[PORTAL-ISLAM.ID] Badan Nasional Penganggulangan Terorisme (BNPT) telah secara tegas memberikan perhatian khusus pada persoalan radikalisme.
Jauh sebelum Presiden Joko Widodo memberi peringatan keras untuk mewaspadai penceramah radikal yang disampaikan pada Rapat Pimpinan TNI – Polri di Mabes TNI, Jakarta, Selasa (1/3/2022).
Dikretur Pencegahan BNPT Brigjen Ahmad Nurwakhid mengatakan, radikalisme adalah paham yang menjiwai aksi terorisme. Karena itu, BNPT sejak dini terus memberikan perhatian serius pada persoalan radikalisme.
“Radikalisme merupakan sebuah proses tahapan menuju terorisme yang selalu memanipulasi dan mempolitisasi agama,” tegas Nurwakhid dalam keterangan tertulis, Sabtu (5/3/2022).
Pada kesempatan itu, Nurwakhid menjelaskan terkait indikator-indikator materi radikalisme yang disampaikan oleh penceramah. Setidaknya ada lima indikator yang disampaikannya.
Pertama, mengajarkan ajaran yang anti Pancasila dan pro ideologi khilafah transnasional.
Kedua, mengajarkan paham takfiri yang mengkafirkan pihak lain yang berbeda paham maupun berbeda agama.
Ketiga, menanamkan sikap anti pemimpin atau pemerintahan yang sah, dengan sikap membenci dan membangun ketidakpercayaan (distrust) masyarakat terhadap pemerintahan maupun negara melalui propaganda fitnah, adu domba, hate speech, dan sebaran hoaks.
Keempat, memiliki sikap eksklusif terhadap lingkungan maupun perubahan serta intoleransi terhadap perbedaan maupun keragaman (pluralitas).
Kelima, biasanya memiliki pandangan anti budaya ataupun anti kearifaan lokal keagamaan.
“Mengenali ciri-ciri penceramah jangan terjebak pada tampilan, tetapi isi ceramah dan cara pandang mereka dalam melihat persoalan keagamaan yang selalu dibenturkan dengan wawasan kebangsaan, kebudayaan dan keragaman,” kata Nurwakhid.

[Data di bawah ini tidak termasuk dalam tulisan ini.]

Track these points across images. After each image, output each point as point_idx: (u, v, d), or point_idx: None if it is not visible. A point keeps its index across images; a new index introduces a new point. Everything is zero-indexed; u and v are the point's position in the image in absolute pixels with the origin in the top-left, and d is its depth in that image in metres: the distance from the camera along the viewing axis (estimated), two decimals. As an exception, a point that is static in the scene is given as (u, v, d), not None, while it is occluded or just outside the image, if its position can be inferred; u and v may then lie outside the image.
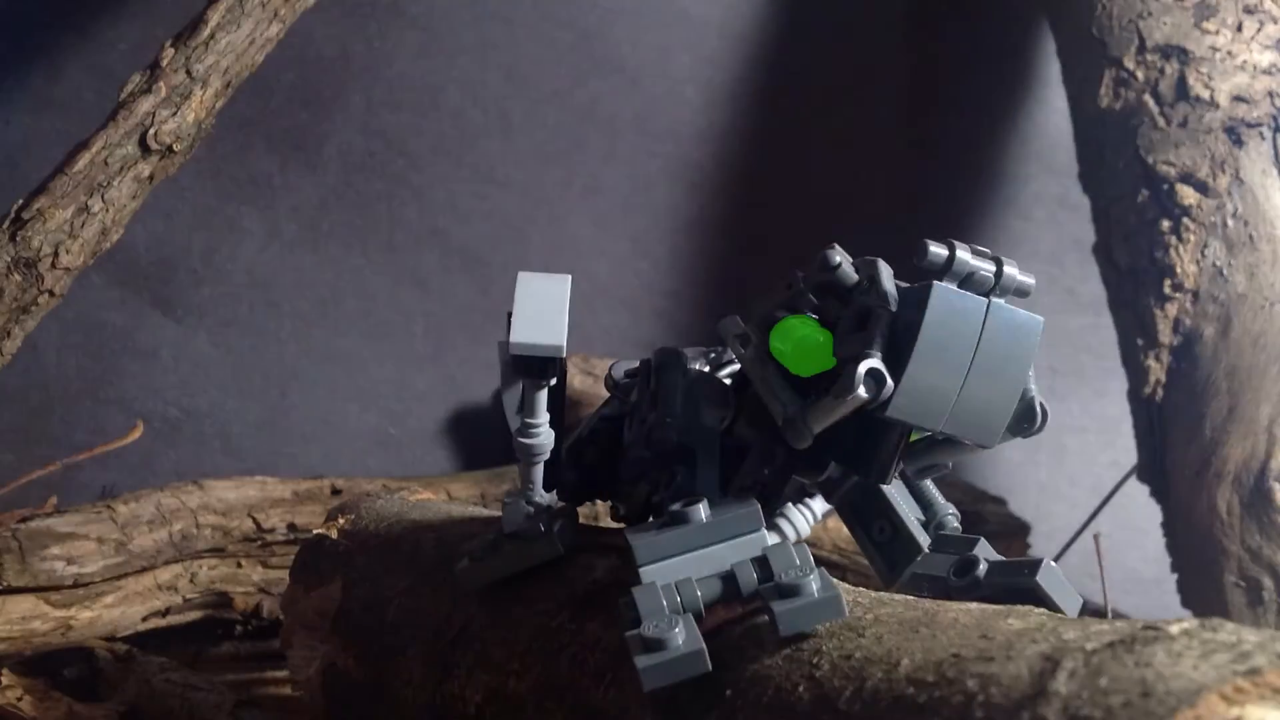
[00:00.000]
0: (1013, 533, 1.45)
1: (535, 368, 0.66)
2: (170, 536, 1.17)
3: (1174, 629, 0.45)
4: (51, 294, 1.05)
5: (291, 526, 1.22)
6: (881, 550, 0.68)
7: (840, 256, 0.61)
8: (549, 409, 0.68)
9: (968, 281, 0.59)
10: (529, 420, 0.67)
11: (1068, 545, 1.43)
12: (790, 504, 0.70)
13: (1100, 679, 0.42)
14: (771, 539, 0.61)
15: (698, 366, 0.72)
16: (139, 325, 1.48)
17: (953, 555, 0.66)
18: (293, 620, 0.88)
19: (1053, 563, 0.61)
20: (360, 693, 0.80)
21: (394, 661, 0.77)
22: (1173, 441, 1.24)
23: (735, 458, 0.66)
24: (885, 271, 0.60)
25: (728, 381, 0.70)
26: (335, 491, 1.26)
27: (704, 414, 0.65)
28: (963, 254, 0.59)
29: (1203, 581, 1.20)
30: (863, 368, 0.56)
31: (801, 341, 0.60)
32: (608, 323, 1.61)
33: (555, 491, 0.71)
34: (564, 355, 0.65)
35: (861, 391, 0.56)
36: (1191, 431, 1.21)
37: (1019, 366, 0.58)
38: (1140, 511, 1.34)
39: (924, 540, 0.68)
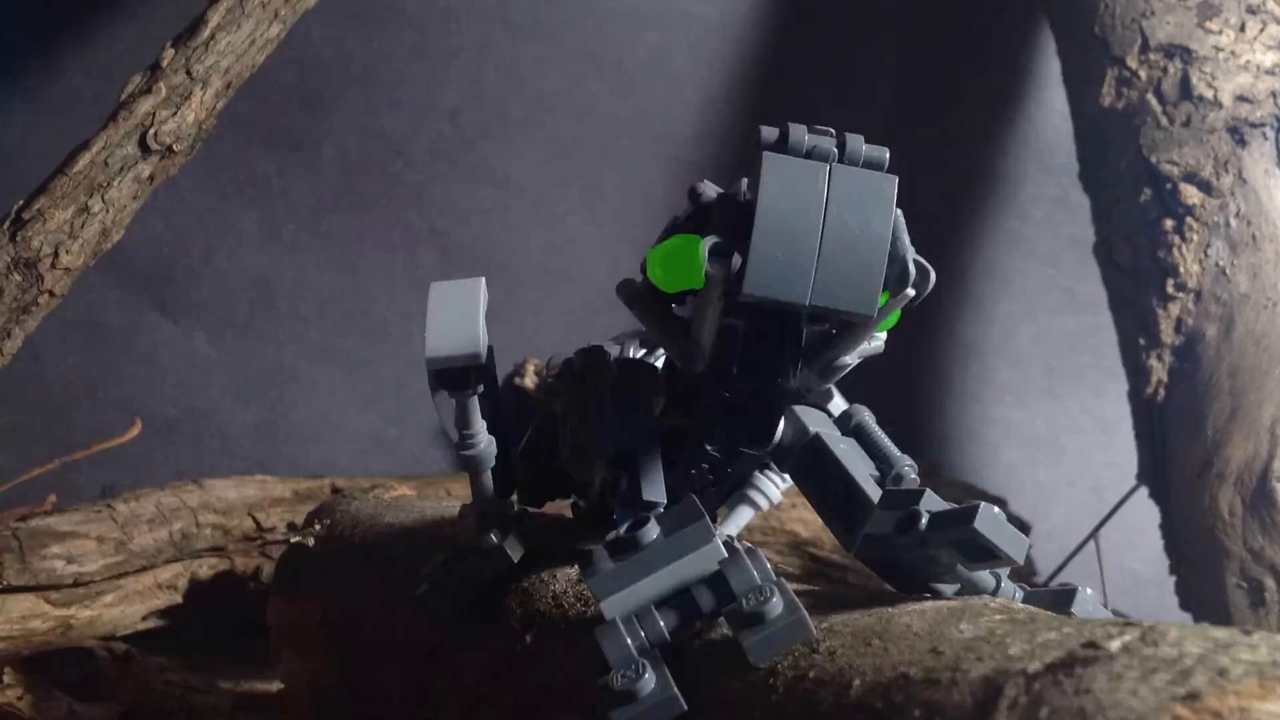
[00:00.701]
0: (1013, 533, 1.44)
1: (457, 379, 0.63)
2: (170, 536, 1.16)
3: (1114, 645, 0.43)
4: (51, 294, 1.05)
5: (291, 526, 1.22)
6: (837, 513, 0.63)
7: (705, 186, 0.60)
8: (485, 415, 0.65)
9: (810, 156, 0.58)
10: (465, 431, 0.64)
11: (1072, 555, 1.43)
12: (758, 472, 0.68)
13: (1040, 710, 0.42)
14: (724, 551, 0.58)
15: (631, 350, 0.70)
16: (139, 325, 1.48)
17: (897, 512, 0.61)
18: (279, 634, 0.88)
19: (993, 507, 0.58)
20: (347, 714, 0.79)
21: (375, 681, 0.76)
22: (1174, 442, 1.24)
23: (679, 442, 0.64)
24: (746, 183, 0.59)
25: (659, 365, 0.68)
26: (335, 491, 1.26)
27: (638, 413, 0.63)
28: (798, 131, 0.58)
29: (1204, 583, 1.20)
30: (705, 244, 0.55)
31: (668, 254, 0.59)
32: (607, 323, 1.60)
33: (516, 495, 0.69)
34: (483, 361, 0.63)
35: (709, 268, 0.55)
36: (1193, 432, 1.21)
37: (878, 226, 0.56)
38: (1140, 512, 1.34)
39: (877, 496, 0.63)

Nurwakhid menegaskan, strategi kelompok radikalisme memang bertujuan untuk menghancurkan Indonesia melalui berbagai strategi yang menanamkan doktrin dan narasi ke tengah masyarakat.
Kata Nurwakhid, ada tiga strategi yang dilakukan oleh kelompok radikalisme. yakni mengaburkan, menghilang bahkan menyesatkan sejarah bangsa, menghancurkan budaya dan kearifan lokal bangsa Indonesia, dan mengadu domba di antara anak bangsa dengan pandangan intoleransi dan isu SARA.
Strategi ini dilakukan dengan mempolitisasi agama yang digunakan untuk membenturkan agama dengan nasionalisme dan agama dengan kebudayaan luhur bangsa. Proses penanamanya dilakukan secara massif di berbagai sektor kehidupan masyarakat, termasuk melalui penceramah radikal tersebut.
“Inilah yang harus menjadi kewaspadaan kita bersama dan sejak awal untuk memutus penyebaran infiltrasi radikalisme ini salah satunya adalah jangan asal pilih undang penceramah radikal ke ruang-ruang edukasi keagamaan masyarakat,” pungkasnya.